Look at the awesome arrogance of that first paragraph, the ridiculous gall of claiming that he and his fellow fundie sphincter-lipped wardens of the public morality have the one true hotline to the mind of their omnipotent god. Remember this every time someone accuses an atheist of being arrogant — we don’t claim to be speaking for a cosmic tyrant who will torture you for eternity if you don’t obey us.

And then he proudly announces that he welcomes the necessary destruction of the world. This is one of the most perniciously vile doctrines promoted by the Abrahamic religions, not just that an apocalypse will occur, but that believers should be actively working to bring it about. Agents of destruction like that are objectively evil; if such creatures were to appear in a fantasy novel, you know that they’d be the orcish villains.

The bottom line is that he wants gay people to “feel isolated and ashamed,” period. Suicide is to be regretted because a body count is bad PR, and it’s a lie when an idiot prancing towards armageddon claims that he grieves over the death of one. He wants the death of billions, and he’s also happy to spread misery through oppression while he’s waiting for the last trump.

But they didn’t even get their hands dirty!

We’ve all heard about the Chilean miners trapped in a cave-in, who have been sustained for over two months by supplies delivered through a narrow tunnel drilled down to them. Their rescue is imminent, with an escape tunnel being drilled and almost at their position — they should be out this week. Personally, I credit technology with saving them, but…three religious groups are squabbling over which version of god deserves thanks.

The three Christian denominations have each claimed credit for what they say is divine intervention in the survival – and expected imminent rescue – of the 33 men who have spent 67 days beneath the earth.

“God has spoken to me clearly and guided my hand each step of the rescue,” said Carlos Parra Diaz, a Seventh-day Adventist pastor at the San Jose mine. “He wanted the miners to be rescued and I am His instrument.”
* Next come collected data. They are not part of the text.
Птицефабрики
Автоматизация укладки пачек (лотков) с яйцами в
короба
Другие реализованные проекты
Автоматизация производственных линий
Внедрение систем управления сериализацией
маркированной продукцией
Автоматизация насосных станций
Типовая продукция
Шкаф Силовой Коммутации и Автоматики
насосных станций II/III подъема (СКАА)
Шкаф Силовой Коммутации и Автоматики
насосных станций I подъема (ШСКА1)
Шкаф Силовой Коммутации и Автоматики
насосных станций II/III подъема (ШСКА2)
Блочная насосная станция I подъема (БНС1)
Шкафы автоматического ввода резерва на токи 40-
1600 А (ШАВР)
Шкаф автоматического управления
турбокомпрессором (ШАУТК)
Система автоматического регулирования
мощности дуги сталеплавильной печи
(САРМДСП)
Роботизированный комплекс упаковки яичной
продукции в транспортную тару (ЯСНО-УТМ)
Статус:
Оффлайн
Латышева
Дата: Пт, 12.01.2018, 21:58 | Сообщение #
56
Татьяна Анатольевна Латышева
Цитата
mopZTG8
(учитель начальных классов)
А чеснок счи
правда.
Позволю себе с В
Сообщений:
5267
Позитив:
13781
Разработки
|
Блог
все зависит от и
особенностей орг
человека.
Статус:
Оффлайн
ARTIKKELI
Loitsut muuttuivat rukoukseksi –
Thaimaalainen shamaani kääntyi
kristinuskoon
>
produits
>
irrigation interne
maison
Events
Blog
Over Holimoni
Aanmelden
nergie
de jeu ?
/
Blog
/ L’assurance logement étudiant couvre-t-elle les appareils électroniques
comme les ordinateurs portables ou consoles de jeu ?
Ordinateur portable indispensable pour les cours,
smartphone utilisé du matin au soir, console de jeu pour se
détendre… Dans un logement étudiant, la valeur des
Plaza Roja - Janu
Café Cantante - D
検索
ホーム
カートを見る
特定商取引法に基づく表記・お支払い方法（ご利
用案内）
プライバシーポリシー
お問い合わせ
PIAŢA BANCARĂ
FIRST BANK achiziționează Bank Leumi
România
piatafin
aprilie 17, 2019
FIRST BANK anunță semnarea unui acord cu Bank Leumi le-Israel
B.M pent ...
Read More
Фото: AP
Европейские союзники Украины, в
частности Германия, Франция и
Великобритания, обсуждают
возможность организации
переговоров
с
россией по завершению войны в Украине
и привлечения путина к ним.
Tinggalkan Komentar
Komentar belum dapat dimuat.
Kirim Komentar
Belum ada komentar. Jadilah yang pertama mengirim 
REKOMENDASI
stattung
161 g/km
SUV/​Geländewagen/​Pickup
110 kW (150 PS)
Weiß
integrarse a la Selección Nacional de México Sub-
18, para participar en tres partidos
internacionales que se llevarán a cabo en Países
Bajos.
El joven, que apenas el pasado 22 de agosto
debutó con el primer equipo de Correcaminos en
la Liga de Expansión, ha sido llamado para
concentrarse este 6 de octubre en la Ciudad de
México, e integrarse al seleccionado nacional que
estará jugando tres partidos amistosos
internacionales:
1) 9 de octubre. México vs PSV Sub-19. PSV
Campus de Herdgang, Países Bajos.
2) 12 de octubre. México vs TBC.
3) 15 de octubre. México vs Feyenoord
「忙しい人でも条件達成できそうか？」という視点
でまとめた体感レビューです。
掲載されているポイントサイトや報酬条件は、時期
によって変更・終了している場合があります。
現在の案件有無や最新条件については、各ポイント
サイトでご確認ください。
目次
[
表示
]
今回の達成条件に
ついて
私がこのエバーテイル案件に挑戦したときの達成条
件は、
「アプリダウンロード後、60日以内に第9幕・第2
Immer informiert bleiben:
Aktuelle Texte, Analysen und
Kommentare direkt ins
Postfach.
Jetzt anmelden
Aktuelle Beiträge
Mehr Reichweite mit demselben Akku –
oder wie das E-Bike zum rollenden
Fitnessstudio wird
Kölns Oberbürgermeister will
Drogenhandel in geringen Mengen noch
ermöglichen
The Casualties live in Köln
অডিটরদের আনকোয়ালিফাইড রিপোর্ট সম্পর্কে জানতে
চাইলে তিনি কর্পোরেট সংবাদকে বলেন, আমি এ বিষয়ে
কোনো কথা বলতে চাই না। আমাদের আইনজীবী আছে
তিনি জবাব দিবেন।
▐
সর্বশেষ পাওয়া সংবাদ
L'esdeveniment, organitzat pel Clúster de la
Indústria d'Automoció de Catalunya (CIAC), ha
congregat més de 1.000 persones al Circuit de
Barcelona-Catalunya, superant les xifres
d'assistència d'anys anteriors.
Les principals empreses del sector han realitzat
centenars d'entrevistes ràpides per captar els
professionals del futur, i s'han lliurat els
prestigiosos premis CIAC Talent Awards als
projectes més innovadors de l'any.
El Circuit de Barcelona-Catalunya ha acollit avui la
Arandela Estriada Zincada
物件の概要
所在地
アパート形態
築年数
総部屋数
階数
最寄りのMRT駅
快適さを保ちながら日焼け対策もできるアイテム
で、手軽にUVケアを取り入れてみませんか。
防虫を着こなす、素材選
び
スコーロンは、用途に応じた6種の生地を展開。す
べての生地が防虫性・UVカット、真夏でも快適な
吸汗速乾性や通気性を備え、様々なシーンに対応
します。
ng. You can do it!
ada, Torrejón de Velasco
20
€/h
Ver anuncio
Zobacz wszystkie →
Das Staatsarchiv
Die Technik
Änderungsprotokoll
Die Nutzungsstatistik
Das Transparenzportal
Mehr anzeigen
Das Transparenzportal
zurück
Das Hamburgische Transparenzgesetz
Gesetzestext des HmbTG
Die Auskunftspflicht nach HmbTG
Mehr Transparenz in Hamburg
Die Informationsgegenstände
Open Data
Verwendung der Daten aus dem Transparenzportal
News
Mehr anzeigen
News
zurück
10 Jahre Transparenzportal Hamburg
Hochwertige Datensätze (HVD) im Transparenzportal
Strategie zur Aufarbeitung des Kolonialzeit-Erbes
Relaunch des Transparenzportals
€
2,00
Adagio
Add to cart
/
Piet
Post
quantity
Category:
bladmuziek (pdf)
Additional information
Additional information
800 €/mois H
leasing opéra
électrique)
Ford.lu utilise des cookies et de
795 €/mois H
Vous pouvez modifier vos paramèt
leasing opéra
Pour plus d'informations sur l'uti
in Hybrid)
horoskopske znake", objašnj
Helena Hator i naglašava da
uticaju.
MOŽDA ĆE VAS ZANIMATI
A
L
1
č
Yards from where he spoke Caspar Quintana, the Catholic bishop of Copiapo, prepared an altar to celebrate an outdoor mass for a small congregation of miners’ relatives and phalanx of TV cameras. “God has heard our prayers,” said the bishop. “I have received comments of encouragement from all over the world. Let us give thanks.”

A litte bit further up the hill of Camp Hope, the improvised settlement of miners’ families, rescuers, government officials and media, an evangelical preacher, Javier Soto , wandered from family to family with a guitar and songs of praise. “He listens to the music,” said the pastor, gesturing to the azure sky.

You know, the drill hasn’t quite reached the miners. Maybe we should just shut down the machinery, withdraw all the tools and the laborers, and have Mr Diaz, Mr Quintana, and Mr Soto stand above the men and use their magic to complete the rescue. That would be impressive.

I’d also like to see the three frauds step forward and take the blame for all mining deaths, as well.